De l'autre côté du miroir
J’avais honte de dire que j’étais fière de moi. J’avais persévéré alors que tout en moi voulait abandonner : mon corps, ma fierté, mon esprit (parfois). En repensant à mon expérience olympique, je me demande encore pourquoi j’étais DERNIÈRE du marathon olympique (je suppose que « dernière arrivée » serait plus exact). C’est difficile d’en être fière. Mais peut-être que les circonstances qui m’ont précédée peuvent mettre en évidence une histoire de force – de résilience, que j’espère pouvoir continuer à canaliser dans ma vie et dans mon sport. Mon objectif est qu’un jour, sur la ligne de départ d’un autre marathon olympique, je puisse mettre toute cette expérience à profit et obtenir un résultat plus élevé dans la liste des résultats.

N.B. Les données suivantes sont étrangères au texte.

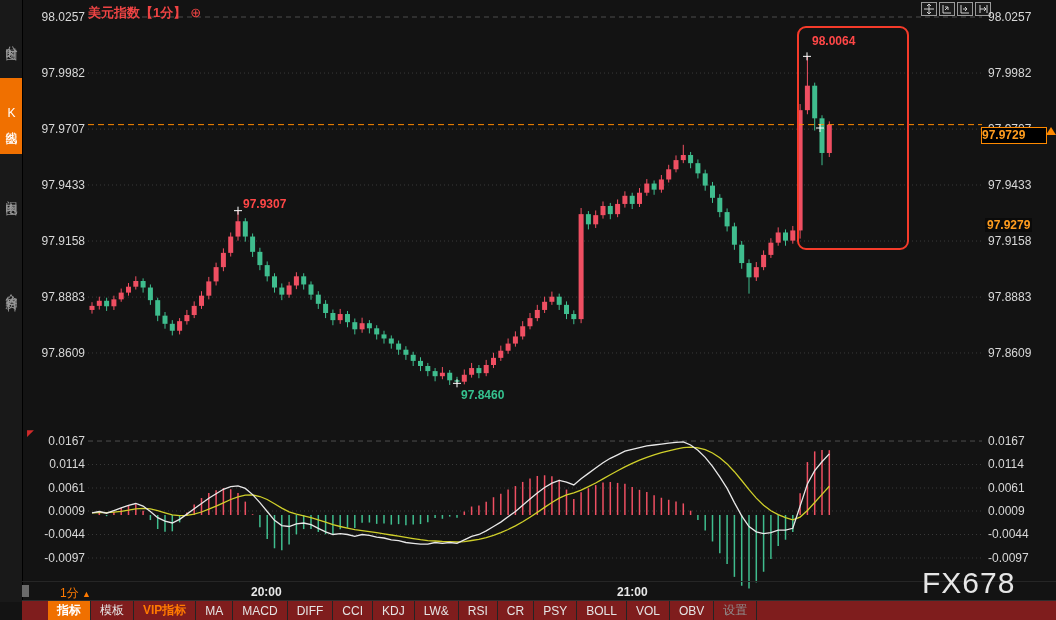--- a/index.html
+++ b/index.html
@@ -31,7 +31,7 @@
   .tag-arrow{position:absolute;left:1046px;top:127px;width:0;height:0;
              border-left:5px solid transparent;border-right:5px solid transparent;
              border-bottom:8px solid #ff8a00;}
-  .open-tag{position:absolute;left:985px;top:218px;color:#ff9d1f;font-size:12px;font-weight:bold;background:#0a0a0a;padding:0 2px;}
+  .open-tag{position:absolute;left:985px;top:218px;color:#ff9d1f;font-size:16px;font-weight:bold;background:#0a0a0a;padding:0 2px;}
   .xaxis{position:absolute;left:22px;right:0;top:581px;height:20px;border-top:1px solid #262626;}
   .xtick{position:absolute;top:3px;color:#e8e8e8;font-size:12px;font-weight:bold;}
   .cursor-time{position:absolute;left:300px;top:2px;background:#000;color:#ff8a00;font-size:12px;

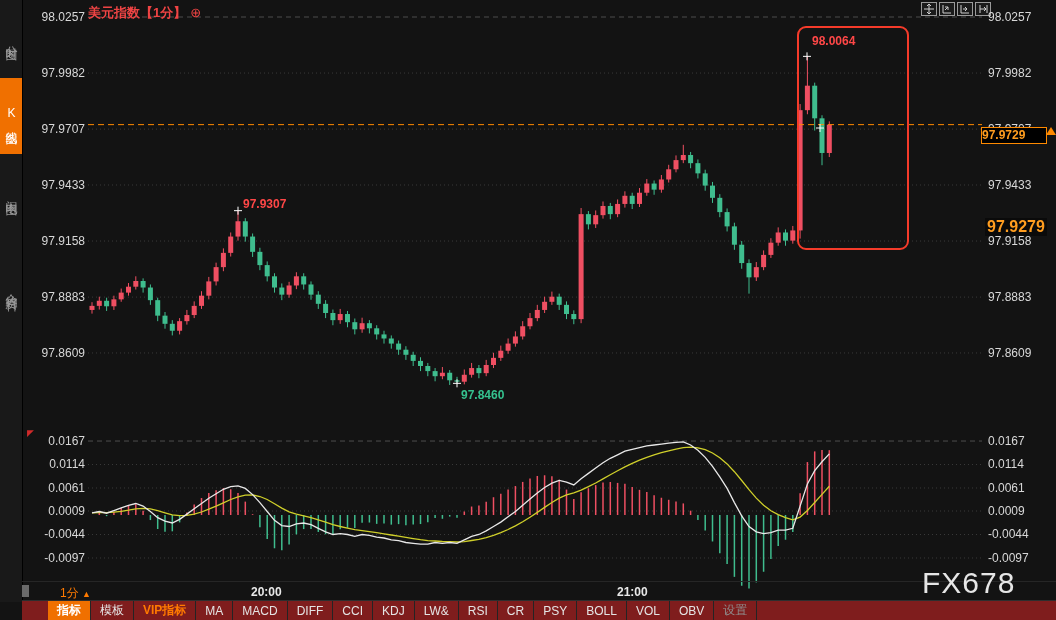--- a/index.html
+++ b/index.html
@@ -470,6 +470,7 @@
       <span style="font-size:9px;">▲</span>
     </div>
     <div class="xtick" style="left:229px;">20:00</div>
+    <div class="cursor-time">2025/12/23 20:11~20:12 二</div>
     <div class="xtick" style="left:595px;">21:00</div>
   </div>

Mon cheminement vers la guérison se poursuit encore aujourd’hui. En regardant les Jeux olympiques d’hiver de Pékin, je me rappelle à quel point j’admire les athlètes qui endurent quand tout semble s’écrouler autour d’eux. Ce sont eux qui m’émerveillent. Il est facile de continuer quand tout va bien – quand votre succès vous propulse presque en avant. Mais le véritable courage consiste à avoir la force et le courage de persévérer quand les choses se compliquent, c’est cette détermination acharnée qui vous pousse à nager à contre-courant.
Alors que je continue à me remettre sur pied, je suis toujours aussi motivée pour l’avenir. J’aspire à la rédemption sur la scène mondiale. Je veux mettre en pratique tout ce que j’ai appris et canaliser ces expériences passées lors de mes prochaines courses. J’ai reconnu mes points faibles physiques et je continue à les traiter dans l’espoir que les blessures soient moins nombreuses et moins fréquentes. Mais surtout, mentalement, je sais que je peux creuser. Je peux persister alors que personne ne me reprocherait d’abandonner. Alors, lorsque je me heurterai à ce « mur » lors de mon prochain marathon, lorsque la ligne d’arrivée ne sera pas assez rapide, je creuserai plus profondément, sachant que le puits est plus vaste que je n’aurais jamais pu l’imaginer.